What we need is a more efficient feedback loop to allow the price falls that are occurring due to increased competition to be passed on to the Australian community.

In fact, in these current economic times, it is really the cost savings from the introduction of generic statins and other drugs that have provided the fiscal headroom to be able to afford the listing and subsidisation of the drugs mentioned above.

We need to continue to improve the cost-saving efficiency if we are to be able to list new drugs for the use of the Australian population in a timely way.

In relation to pharmaceutical benefits and red tape, one of the biggest time wasters in medical practice is the long wait for phone authority prescriptions. It has been estimated that up to six million phone calls are made every year to the PBS authority line.

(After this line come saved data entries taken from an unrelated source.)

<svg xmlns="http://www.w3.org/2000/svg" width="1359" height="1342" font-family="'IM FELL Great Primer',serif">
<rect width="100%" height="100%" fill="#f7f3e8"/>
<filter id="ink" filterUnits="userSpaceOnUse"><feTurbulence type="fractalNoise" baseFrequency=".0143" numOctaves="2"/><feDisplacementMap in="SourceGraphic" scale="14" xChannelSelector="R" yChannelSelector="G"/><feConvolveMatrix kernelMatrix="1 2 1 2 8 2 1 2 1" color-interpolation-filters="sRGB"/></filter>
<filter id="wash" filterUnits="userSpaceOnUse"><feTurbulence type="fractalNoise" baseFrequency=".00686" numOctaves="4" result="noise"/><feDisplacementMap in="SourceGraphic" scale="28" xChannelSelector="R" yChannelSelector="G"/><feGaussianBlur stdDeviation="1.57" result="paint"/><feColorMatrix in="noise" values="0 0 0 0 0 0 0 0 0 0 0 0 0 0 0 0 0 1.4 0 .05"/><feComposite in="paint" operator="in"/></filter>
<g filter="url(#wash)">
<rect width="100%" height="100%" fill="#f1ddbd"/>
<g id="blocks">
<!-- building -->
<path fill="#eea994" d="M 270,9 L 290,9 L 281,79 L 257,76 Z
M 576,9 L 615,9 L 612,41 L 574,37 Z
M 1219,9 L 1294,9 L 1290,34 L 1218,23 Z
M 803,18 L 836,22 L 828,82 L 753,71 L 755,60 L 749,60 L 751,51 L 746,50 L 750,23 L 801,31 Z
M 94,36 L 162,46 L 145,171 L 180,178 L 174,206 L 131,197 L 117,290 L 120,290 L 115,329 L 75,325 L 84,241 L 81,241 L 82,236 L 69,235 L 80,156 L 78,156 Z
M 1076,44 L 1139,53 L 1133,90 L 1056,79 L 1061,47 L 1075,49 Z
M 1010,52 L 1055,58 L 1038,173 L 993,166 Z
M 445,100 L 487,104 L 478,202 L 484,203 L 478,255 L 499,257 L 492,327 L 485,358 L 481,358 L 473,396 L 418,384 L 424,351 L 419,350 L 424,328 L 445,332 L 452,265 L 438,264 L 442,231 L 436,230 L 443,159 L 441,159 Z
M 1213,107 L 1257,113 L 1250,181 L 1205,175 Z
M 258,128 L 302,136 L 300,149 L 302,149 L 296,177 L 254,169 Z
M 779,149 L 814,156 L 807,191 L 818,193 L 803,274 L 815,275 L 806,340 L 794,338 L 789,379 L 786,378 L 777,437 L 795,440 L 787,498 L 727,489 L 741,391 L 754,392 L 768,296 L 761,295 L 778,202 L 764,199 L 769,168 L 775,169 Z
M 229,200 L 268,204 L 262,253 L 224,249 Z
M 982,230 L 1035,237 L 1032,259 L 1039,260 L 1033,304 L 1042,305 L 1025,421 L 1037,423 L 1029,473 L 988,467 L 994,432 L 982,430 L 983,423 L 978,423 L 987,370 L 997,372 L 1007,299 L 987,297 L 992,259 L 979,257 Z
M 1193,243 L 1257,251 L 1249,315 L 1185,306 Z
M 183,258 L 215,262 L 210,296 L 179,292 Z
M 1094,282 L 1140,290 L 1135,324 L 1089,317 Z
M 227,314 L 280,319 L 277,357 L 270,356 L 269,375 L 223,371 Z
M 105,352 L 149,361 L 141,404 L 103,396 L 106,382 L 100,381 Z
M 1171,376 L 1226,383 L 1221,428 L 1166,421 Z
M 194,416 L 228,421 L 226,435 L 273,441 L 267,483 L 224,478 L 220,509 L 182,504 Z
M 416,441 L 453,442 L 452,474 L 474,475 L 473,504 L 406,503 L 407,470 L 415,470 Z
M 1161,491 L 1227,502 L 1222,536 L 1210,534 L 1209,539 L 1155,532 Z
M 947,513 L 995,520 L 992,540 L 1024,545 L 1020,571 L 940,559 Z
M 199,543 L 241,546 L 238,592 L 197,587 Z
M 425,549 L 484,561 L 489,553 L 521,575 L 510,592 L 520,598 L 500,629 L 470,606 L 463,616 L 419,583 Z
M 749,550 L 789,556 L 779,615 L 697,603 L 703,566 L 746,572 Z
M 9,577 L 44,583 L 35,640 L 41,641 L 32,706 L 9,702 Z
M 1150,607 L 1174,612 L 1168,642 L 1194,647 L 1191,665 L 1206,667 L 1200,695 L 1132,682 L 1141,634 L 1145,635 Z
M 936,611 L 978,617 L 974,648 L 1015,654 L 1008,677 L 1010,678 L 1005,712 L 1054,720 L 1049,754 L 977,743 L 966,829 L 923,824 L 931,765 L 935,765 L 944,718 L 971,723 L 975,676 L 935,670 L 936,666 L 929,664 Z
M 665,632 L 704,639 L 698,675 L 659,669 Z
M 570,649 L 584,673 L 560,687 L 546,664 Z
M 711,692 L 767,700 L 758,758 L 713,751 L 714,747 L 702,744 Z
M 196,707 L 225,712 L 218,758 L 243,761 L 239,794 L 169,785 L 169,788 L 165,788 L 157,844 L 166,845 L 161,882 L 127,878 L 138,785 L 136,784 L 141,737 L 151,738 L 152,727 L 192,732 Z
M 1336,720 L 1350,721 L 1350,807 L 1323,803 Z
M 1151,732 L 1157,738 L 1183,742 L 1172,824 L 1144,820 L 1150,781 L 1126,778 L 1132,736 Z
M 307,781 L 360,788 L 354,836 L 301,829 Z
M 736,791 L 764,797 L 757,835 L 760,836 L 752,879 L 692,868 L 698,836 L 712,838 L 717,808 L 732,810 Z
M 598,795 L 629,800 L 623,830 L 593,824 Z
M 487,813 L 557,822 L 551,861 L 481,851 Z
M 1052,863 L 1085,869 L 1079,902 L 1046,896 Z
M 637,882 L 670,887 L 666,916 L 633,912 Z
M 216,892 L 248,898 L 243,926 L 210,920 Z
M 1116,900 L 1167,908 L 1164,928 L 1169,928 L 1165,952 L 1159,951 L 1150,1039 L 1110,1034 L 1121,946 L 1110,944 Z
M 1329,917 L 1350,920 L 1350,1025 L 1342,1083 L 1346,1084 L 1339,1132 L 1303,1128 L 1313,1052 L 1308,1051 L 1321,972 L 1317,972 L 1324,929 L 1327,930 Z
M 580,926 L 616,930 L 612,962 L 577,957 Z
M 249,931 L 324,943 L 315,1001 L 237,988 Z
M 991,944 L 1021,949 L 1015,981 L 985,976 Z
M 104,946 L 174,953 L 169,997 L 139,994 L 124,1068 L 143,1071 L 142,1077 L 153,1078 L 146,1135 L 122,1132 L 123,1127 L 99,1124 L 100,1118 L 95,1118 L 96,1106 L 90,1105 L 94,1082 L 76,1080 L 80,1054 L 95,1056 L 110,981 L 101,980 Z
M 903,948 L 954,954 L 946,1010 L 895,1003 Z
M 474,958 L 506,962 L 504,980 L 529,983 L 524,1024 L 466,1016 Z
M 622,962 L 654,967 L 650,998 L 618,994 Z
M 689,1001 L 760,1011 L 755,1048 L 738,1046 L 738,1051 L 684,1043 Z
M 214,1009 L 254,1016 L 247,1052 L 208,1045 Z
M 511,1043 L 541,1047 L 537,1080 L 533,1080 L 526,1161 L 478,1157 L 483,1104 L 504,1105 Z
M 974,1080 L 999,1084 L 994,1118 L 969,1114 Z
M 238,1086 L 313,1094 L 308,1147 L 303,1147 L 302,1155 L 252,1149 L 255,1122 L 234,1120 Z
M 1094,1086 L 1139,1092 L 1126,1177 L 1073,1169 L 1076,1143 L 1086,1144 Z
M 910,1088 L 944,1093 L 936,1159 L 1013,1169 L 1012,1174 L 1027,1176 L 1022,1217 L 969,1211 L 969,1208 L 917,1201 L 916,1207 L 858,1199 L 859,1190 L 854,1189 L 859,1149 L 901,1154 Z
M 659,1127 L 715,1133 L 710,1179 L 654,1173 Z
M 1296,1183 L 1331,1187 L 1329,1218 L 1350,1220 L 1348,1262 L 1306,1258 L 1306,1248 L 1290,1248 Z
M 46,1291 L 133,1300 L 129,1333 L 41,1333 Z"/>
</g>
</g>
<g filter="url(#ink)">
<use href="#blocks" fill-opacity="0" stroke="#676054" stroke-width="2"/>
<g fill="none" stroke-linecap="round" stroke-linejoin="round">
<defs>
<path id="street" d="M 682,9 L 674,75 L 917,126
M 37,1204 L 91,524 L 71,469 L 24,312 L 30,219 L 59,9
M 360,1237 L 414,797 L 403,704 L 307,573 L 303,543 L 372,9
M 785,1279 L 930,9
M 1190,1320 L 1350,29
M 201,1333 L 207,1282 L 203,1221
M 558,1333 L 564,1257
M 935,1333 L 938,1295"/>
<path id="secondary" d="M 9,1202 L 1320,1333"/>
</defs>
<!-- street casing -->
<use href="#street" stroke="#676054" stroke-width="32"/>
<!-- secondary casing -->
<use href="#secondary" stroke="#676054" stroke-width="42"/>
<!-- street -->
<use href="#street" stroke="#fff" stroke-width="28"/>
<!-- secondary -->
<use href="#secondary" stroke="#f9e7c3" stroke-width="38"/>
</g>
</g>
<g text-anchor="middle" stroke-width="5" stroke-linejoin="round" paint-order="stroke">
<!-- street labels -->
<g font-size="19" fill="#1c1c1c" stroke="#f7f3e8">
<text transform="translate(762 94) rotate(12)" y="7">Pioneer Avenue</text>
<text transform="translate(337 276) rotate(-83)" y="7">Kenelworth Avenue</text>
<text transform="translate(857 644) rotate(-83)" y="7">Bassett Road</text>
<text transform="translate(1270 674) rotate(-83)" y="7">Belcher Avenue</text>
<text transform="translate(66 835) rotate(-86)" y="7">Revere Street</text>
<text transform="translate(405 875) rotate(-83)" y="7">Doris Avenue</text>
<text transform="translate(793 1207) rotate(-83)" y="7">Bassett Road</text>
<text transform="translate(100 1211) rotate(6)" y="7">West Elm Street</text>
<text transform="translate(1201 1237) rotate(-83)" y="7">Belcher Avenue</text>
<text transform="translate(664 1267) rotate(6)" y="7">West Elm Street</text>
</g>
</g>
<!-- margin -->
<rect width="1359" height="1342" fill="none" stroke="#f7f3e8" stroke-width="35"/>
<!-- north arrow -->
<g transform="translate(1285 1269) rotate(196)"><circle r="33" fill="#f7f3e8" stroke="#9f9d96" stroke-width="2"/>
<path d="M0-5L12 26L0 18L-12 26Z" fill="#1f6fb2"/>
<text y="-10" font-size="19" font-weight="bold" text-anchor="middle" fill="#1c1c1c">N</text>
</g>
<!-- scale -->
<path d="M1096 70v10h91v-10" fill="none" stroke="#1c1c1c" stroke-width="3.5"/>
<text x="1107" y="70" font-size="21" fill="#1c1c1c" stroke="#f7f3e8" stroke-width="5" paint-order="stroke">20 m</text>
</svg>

Waiting on the phone for someone to answer wastes an enormous amount of time. We don’t know of any evidence that suggests abolishing the authority approvals process would cause a blowout in costs.

It should be abolished immediately. This would free up the equivalent of up to 25,000 patient consultations while doctors wait for their calls to be answered.

AMA Secretary General, Anne Trimmer and I have already raised this issue with the Health Minister, who is intending to take a close look at this it. No more hanging on the telephone?  Let’s hope.